Q: That brings us to your current role at Office Depot. Could you tell us a little bit about your work there?
A: Office Depot is about a $12 billion company, as measured by annual sales. We operate approximately 1,150 retail stores in the United States. We have 16 distribution centers in the United States as well as international centers in about 52 other countries, but obviously nothing close to the size of operations in the United States.

We also have a very large direct-customer business. We call it the Business Services Division. That services customers like IBM and those kinds of folks with high purchasing volumes.

We are just now completing a DC consolidation program. We used to have two separate supply chains in the United States—we had a retail distribution network and we had the traditional DCs that fit the direct-customer business. In the last year and a half, we've gone from 33 buildings down to 16. We've put the inventory together, reduced our overhead with leases, and so on.

Q: Have you accomplished what you set out to do?
A: Actually, our service right now is probably approaching world-class levels. At this point, every store in the United States is receiving deliveries five days a week. Previously, it was two to three days per week.
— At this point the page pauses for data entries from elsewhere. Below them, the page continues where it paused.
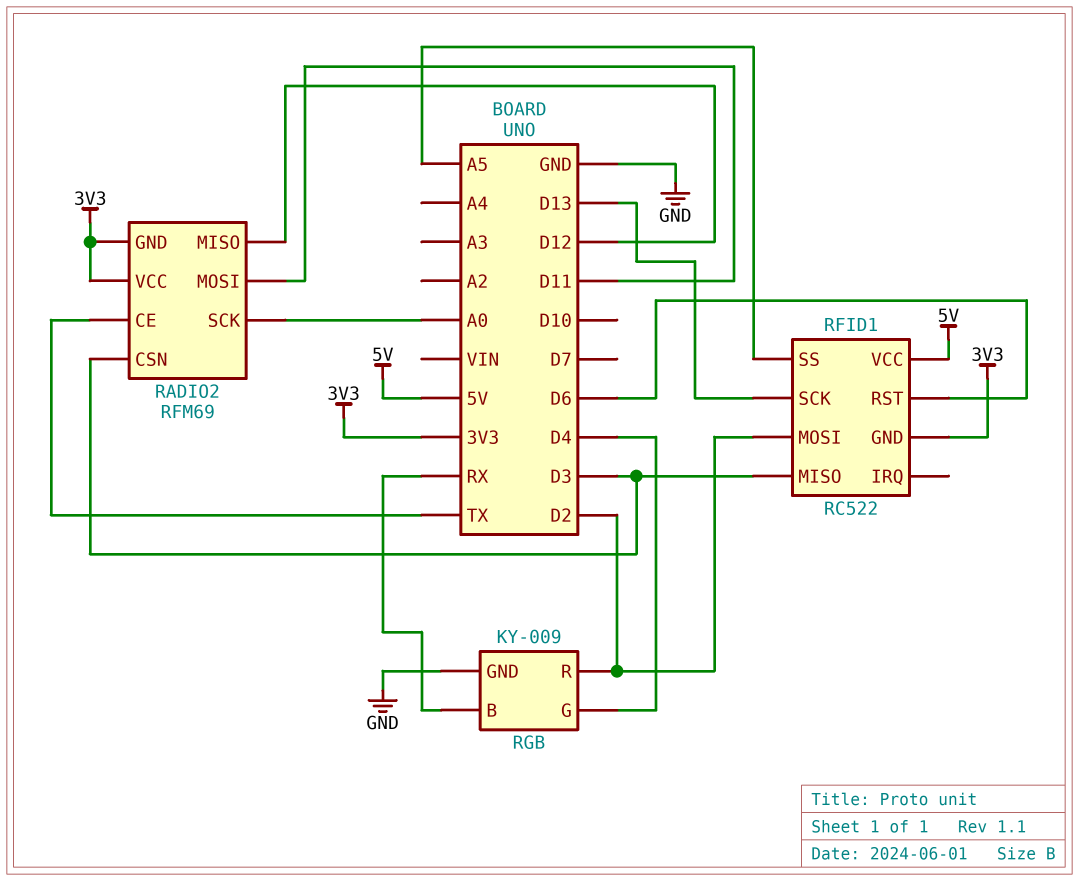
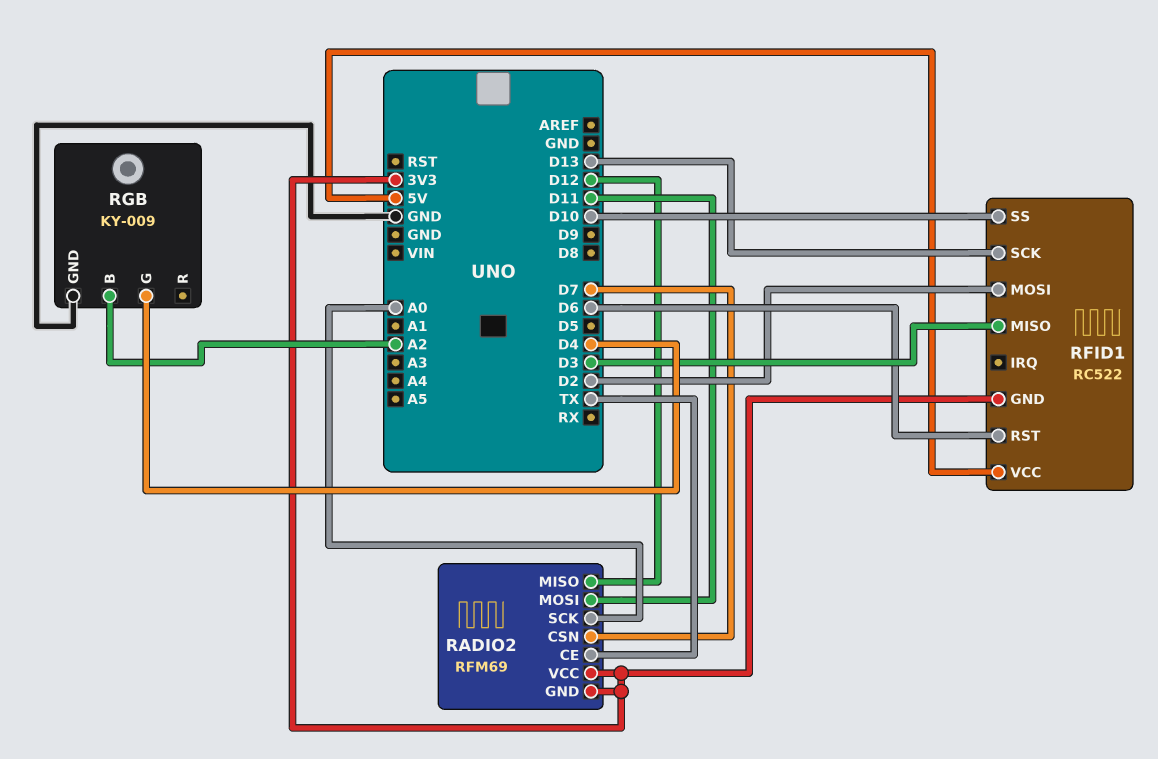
RADIO2 pin CSN: D3 -> D7
RFID1 pin SS: A5 -> D10
RGB pin B: RX -> A2
RGB pin R: D2 -> none

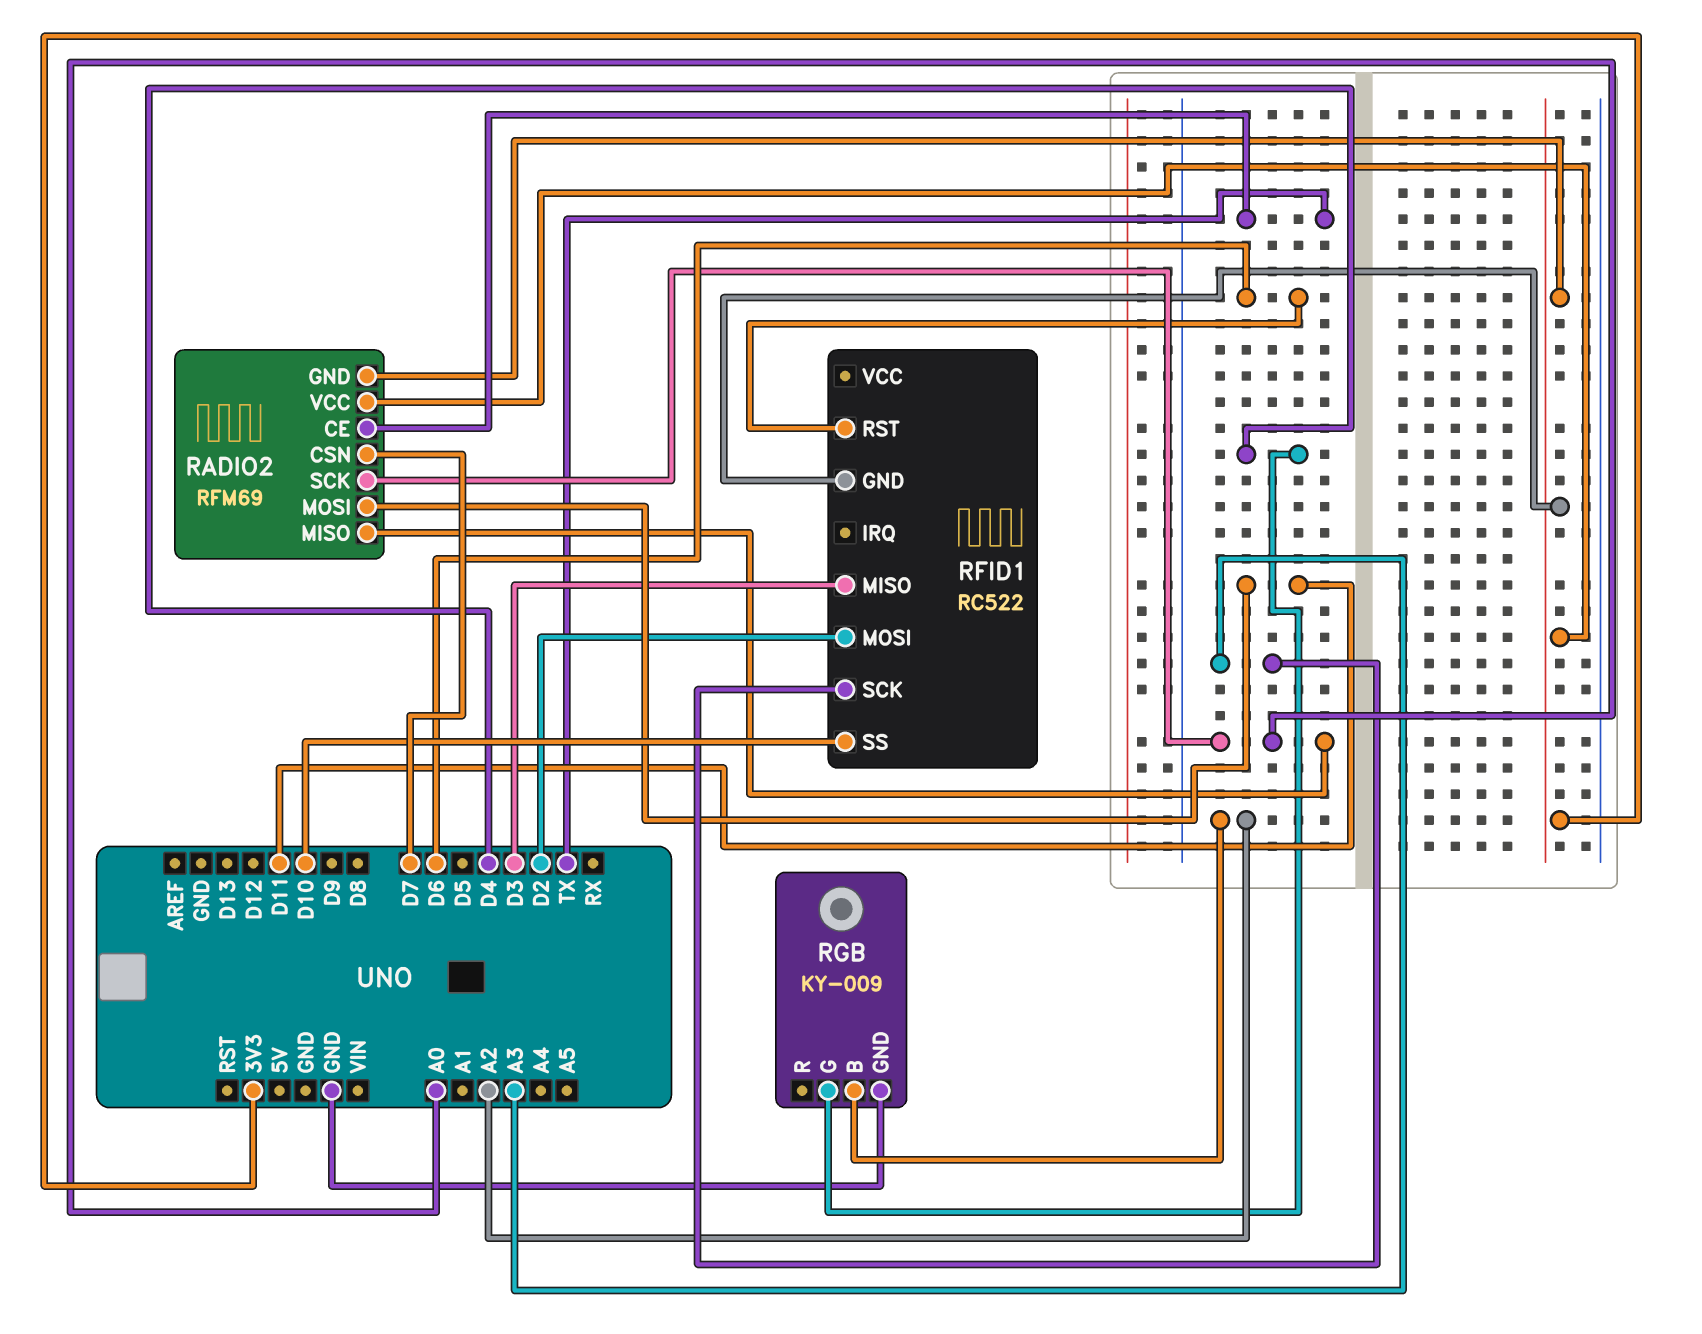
RADIO2 pin MISO: D12 -> A0
RFID1 pin SCK: D13 -> A3
RFID1 pin VCC: 5V -> none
Obviously, the retail stores like that because they can put their labor on the floor selling as opposed to unloading a lot of pallets. Another nice thing is that we can now optimize our inventory in stores. We're very close to achieving our goal of replenishing, on a daily basis, only what was consumed the day before at that store.
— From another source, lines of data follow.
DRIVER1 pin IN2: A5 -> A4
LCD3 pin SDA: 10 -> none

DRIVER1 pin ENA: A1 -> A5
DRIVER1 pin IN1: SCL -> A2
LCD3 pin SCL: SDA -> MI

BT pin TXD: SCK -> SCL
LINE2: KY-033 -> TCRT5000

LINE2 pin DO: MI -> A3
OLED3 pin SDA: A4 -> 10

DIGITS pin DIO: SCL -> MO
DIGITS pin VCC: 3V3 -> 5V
One of the benefits is the very Lean concept of removing waste. Another is that the stores now make better use of labor because workers no longer have to spend time moving a lot of merchandise around in the back room. And obviously, it decreases overall inventory levels, which saves a lot of money for a company of this size.

Q: Turning to another topic, what do you consider to be the most important skill sets for a supply chain professional?
A: I think you need a combination of things and not just industry experience any more. As a matter of fact, I think that's a handicap.

I think you have to be a little bit, I will call it bilingual, not in the literal sense, but you have to be able to speak operations and have some operations experience, be that in transportation, the DC, or somewhere else. You need that street credibility to work well with the group that runs the supply chain, to be able to speak their language.

You also have to be able to speak the language of finance because at the end of the day, that's the language of business, right? That's what sells, if you will, at the CFO, CEO level.

You also have to be able to speak technology because technology is probably the key enabler when it comes to getting supply chain performance where it needs to be. So the supply chain executive, I think, now needs to speak all those languages to be competitive.

Q: Let's take a look at the horizon. What's next for the supply chain?
A: I do think robotics are going to expand considerably. We talk about them most often for a new-built facility, right? I think they're at the point now where they are flexible enough and cheap enough where you can justify investing in them to run critical parts of your business. They have been in manufacturing for years, but in supply chain, they just haven't been cost effective until now.

Second, I see a lot of potential in some of the technology out there that is not even necessarily supply chain-related—a lot of the things you see at Best Buy or in manufacturing or what have you. I think there is a lot of room for bolting together commercial off-the-shelf software or hardware with some kind of small software app in the middle, a little like we did at DHL—combine a Garmin with a GPS and a software package and together, they add up to more than the sum of the parts, if that makes sense.

Q: Yes, it does.
A: On the technology side, I think that's where the early bird gets the worm, so to speak. The people who figure that out—that it could be a whole lot cheaper to bolt together existing applications than to try to develop a proprietary system from scratch—will have the advantage over companies that don't think about that.